▶ EXERCISE DATA
BEGIN

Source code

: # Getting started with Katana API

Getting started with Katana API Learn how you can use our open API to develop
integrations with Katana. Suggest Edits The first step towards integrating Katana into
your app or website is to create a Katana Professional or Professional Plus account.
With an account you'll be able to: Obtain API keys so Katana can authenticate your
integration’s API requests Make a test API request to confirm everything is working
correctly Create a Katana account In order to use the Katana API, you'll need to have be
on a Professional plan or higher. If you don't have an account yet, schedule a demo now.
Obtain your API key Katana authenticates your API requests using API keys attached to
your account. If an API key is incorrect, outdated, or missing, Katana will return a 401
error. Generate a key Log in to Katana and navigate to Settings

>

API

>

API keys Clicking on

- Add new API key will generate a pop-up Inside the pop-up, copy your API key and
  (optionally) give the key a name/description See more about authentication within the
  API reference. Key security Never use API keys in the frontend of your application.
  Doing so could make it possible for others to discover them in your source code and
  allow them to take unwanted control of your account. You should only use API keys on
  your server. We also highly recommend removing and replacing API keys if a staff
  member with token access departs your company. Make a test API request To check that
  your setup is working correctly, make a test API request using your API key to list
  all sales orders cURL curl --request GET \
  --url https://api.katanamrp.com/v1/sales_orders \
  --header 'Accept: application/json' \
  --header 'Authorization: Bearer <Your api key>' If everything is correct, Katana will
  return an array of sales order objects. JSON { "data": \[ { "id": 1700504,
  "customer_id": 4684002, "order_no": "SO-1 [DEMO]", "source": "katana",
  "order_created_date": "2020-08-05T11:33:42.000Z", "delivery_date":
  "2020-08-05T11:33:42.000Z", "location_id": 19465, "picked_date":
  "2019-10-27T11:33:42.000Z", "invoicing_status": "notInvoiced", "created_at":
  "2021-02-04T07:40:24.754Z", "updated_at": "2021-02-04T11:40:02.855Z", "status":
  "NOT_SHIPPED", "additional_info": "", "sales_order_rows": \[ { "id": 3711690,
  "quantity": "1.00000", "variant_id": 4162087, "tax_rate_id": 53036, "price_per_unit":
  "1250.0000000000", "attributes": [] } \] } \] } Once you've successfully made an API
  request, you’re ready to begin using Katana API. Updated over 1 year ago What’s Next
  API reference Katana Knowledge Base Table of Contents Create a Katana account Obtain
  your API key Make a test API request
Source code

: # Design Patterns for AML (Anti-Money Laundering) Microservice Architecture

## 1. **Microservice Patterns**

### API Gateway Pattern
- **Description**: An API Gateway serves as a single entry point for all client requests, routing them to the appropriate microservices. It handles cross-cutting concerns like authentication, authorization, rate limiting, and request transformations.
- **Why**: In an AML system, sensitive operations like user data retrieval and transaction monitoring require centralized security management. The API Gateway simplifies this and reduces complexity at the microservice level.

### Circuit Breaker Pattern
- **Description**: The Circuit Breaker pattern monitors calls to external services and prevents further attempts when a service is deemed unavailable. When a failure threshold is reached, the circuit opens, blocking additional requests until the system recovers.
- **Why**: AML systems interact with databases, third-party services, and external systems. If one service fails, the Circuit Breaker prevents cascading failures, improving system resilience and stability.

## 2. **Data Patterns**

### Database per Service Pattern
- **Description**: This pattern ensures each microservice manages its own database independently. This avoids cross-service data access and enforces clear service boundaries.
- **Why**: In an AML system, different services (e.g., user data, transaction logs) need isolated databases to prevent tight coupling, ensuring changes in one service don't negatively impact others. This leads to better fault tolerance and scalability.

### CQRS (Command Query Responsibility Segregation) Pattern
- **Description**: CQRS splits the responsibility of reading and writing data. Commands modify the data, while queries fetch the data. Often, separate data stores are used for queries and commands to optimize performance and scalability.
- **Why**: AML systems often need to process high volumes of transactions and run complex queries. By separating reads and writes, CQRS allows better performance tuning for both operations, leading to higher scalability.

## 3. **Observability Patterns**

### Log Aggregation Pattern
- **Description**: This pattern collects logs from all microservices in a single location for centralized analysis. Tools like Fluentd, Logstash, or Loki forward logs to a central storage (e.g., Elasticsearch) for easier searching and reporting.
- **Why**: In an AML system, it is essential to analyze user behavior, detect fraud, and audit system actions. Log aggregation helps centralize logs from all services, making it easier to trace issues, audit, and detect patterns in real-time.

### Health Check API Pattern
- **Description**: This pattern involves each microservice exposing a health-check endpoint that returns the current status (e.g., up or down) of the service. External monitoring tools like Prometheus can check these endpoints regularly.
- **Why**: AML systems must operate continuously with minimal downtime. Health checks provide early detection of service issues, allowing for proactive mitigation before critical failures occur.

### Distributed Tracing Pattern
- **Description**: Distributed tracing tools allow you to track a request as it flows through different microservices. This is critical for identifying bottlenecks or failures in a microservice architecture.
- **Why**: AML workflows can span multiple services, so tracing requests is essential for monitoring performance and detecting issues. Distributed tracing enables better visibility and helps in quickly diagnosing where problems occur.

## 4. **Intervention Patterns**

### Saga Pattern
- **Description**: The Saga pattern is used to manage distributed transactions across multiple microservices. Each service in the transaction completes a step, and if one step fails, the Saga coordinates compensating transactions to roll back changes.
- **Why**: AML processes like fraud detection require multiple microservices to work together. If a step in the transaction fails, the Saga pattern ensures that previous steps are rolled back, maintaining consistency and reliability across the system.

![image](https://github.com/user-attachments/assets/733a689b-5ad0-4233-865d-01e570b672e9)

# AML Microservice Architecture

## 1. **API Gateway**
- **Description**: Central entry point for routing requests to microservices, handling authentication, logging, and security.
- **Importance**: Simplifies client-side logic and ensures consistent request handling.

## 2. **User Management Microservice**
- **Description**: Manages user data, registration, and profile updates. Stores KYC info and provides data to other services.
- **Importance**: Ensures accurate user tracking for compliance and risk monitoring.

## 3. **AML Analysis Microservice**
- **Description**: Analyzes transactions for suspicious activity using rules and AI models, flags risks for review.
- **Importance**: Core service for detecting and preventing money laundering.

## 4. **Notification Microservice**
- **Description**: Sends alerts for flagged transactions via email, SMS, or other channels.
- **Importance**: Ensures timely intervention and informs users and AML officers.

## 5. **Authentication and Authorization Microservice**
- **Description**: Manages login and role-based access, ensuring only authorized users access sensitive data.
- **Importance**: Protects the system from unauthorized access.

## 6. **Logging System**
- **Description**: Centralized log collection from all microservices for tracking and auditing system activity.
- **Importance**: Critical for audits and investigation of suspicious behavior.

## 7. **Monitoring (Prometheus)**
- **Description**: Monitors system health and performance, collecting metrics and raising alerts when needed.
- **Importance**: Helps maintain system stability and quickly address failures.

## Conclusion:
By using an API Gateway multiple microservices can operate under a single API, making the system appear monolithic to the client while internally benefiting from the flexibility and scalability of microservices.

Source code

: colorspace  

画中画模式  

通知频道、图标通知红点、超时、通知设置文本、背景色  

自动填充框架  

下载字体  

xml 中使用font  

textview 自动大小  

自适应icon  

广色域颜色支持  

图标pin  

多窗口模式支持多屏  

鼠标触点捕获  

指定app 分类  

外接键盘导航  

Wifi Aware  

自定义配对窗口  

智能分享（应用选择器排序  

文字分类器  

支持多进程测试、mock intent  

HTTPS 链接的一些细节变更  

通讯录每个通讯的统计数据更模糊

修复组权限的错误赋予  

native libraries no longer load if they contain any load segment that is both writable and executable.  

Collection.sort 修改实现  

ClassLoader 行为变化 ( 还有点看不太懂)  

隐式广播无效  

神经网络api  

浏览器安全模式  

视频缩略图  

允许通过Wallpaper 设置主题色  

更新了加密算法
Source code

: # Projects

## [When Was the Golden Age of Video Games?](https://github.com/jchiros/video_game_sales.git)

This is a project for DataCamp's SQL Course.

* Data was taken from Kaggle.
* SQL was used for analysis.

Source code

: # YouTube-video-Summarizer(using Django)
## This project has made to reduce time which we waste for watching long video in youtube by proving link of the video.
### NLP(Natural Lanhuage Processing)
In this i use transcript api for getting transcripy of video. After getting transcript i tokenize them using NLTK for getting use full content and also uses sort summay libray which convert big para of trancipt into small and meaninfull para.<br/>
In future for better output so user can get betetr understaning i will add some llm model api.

END

▶ WHAT THE TASK REQUIRES
When the line with "- **Description**: Manages user" is reached in the data above, start copying there, and copy each line exactly until the line with "## 4. **Notification Microservice**" has been copied; copy nothing else.

▶ SOLUTION BELOW
- **Description**: Manages user data, registration, and profile updates. Stores KYC info and provides data to other services.
- **Importance**: Ensures accurate user tracking for compliance and risk monitoring.

## 3. **AML Analysis Microservice**
- **Description**: Analyzes transactions for suspicious activity using rules and AI models, flags risks for review.
- **Importance**: Core service for detecting and preventing money laundering.

## 4. **Notification Microservice**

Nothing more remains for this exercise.